Return the naming lines of every entry below, from kingdom down, word for word.

____

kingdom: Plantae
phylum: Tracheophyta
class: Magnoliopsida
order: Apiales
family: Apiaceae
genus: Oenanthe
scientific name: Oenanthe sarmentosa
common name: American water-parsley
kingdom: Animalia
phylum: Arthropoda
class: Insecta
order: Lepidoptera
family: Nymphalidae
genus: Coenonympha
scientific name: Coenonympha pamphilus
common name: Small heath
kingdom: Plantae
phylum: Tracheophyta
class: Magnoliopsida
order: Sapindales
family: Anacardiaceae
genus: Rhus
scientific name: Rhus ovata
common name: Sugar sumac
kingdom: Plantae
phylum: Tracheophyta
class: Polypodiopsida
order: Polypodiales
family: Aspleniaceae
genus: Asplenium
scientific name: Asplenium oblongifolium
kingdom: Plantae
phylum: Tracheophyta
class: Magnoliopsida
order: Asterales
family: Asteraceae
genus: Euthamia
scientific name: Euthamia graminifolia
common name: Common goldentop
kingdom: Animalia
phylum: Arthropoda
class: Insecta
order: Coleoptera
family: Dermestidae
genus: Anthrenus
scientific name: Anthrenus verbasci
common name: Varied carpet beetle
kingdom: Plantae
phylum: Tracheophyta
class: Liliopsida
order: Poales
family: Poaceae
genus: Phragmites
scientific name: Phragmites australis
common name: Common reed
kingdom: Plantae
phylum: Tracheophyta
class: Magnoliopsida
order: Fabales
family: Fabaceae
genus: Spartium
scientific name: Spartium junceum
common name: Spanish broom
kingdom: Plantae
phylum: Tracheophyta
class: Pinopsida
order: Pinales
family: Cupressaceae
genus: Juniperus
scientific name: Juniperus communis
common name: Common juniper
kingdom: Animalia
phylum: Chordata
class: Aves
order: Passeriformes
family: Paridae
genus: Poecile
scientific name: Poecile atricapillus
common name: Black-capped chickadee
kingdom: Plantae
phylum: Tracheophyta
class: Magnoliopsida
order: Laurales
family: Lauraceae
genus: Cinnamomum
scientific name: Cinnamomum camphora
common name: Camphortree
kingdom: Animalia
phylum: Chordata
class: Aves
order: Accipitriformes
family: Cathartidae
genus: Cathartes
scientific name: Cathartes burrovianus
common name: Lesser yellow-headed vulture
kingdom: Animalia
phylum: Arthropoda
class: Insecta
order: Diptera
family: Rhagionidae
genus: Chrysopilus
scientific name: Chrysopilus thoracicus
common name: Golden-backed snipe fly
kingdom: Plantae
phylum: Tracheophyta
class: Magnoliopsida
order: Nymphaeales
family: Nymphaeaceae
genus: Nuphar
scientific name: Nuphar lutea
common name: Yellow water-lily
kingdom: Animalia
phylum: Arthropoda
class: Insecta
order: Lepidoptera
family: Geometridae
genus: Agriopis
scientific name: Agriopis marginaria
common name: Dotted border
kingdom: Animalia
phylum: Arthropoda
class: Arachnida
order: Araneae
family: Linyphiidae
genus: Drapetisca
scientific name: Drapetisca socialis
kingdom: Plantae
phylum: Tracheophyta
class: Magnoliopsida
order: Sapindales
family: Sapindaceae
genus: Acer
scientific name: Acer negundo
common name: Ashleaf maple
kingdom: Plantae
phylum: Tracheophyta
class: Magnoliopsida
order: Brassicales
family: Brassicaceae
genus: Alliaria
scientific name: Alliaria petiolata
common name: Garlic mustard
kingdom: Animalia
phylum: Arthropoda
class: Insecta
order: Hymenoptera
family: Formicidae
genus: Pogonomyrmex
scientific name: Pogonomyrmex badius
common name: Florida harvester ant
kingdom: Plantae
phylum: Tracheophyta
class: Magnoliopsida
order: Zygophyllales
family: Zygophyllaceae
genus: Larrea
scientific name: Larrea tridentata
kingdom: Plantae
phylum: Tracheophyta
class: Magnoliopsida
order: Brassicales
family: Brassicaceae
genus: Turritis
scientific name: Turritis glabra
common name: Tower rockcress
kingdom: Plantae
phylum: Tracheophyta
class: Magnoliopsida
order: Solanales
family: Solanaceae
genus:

____

*Response*.
kingdom: Plantae
phylum: Tracheophyta
class: Magnoliopsida
order: Apiales
family: Apiaceae
genus: Oenanthe
scientific name: Oenanthe sarmentosa
common name: American water-parsley
kingdom: Animalia
phylum: Arthropoda
class: Insecta
order: Lepidoptera
family: Nymphalidae
genus: Coenonympha
scientific name: Coenonympha pamphilus
common name: Small heath
kingdom: Plantae
phylum: Tracheophyta
class: Magnoliopsida
order: Sapindales
family: Anacardiaceae
genus: Rhus
scientific name: Rhus ovata
common name: Sugar sumac
kingdom: Plantae
phylum: Tracheophyta
class: Polypodiopsida
order: Polypodiales
family: Aspleniaceae
genus: Asplenium
scientific name: Asplenium oblongifolium
kingdom: Plantae
phylum: Tracheophyta
class: Magnoliopsida
order: Asterales
family: Asteraceae
genus: Euthamia
scientific name: Euthamia graminifolia
common name: Common goldentop
kingdom: Animalia
phylum: Arthropoda
class: Insecta
order: Coleoptera
family: Dermestidae
genus: Anthrenus
scientific name: Anthrenus verbasci
common name: Varied carpet beetle
kingdom: Plantae
phylum: Tracheophyta
class: Liliopsida
order: Poales
family: Poaceae
genus: Phragmites
scientific name: Phragmites australis
common name: Common reed
kingdom: Plantae
phylum: Tracheophyta
class: Magnoliopsida
order: Fabales
family: Fabaceae
genus: Spartium
scientific name: Spartium junceum
common name: Spanish broom
kingdom: Plantae
phylum: Tracheophyta
class: Pinopsida
order: Pinales
family: Cupressaceae
genus: Juniperus
scientific name: Juniperus communis
common name: Common juniper
kingdom: Animalia
phylum: Chordata
class: Aves
order: Passeriformes
family: Paridae
genus: Poecile
scientific name: Poecile atricapillus
common name: Black-capped chickadee
kingdom: Plantae
phylum: Tracheophyta
class: Magnoliopsida
order: Laurales
family: Lauraceae
genus: Cinnamomum
scientific name: Cinnamomum camphora
common name: Camphortree
kingdom: Animalia
phylum: Chordata
class: Aves
order: Accipitriformes
family: Cathartidae
genus: Cathartes
scientific name: Cathartes burrovianus
common name: Lesser yellow-headed vulture
kingdom: Animalia
phylum: Arthropoda
class: Insecta
order: Diptera
family: Rhagionidae
genus: Chrysopilus
scientific name: Chrysopilus thoracicus
common name: Golden-backed snipe fly
kingdom: Plantae
phylum: Tracheophyta
class: Magnoliopsida
order: Nymphaeales
family: Nymphaeaceae
genus: Nuphar
scientific name: Nuphar lutea
common name: Yellow water-lily
kingdom: Animalia
phylum: Arthropoda
class: Insecta
order: Lepidoptera
family: Geometridae
genus: Agriopis
scientific name: Agriopis marginaria
common name: Dotted border
kingdom: Animalia
phylum: Arthropoda
class: Arachnida
order: Araneae
family: Linyphiidae
genus: Drapetisca
scientific name: Drapetisca socialis
kingdom: Plantae
phylum: Tracheophyta
class: Magnoliopsida
order: Sapindales
family: Sapindaceae
genus: Acer
scientific name: Acer negundo
common name: Ashleaf maple
kingdom: Plantae
phylum: Tracheophyta
class: Magnoliopsida
order: Brassicales
family: Brassicaceae
genus: Alliaria
scientific name: Alliaria petiolata
common name: Garlic mustard
kingdom: Animalia
phylum: Arthropoda
class: Insecta
order: Hymenoptera
family: Formicidae
genus: Pogonomyrmex
scientific name: Pogonomyrmex badius
common name: Florida harvester ant
kingdom: Plantae
phylum: Tracheophyta
class: Magnoliopsida
order: Zygophyllales
family: Zygophyllaceae
genus: Larrea
scientific name: Larrea tridentata
kingdom: Plantae
phylum: Tracheophyta
class: Magnoliopsida
order: Brassicales
family: Brassicaceae
genus: Turritis
scientific name: Turritis glabra
common name: Tower rockcress
kingdom: Plantae
phylum: Tracheophyta
class: Magnoliopsida
order: Solanales
family: Solanaceae
genus:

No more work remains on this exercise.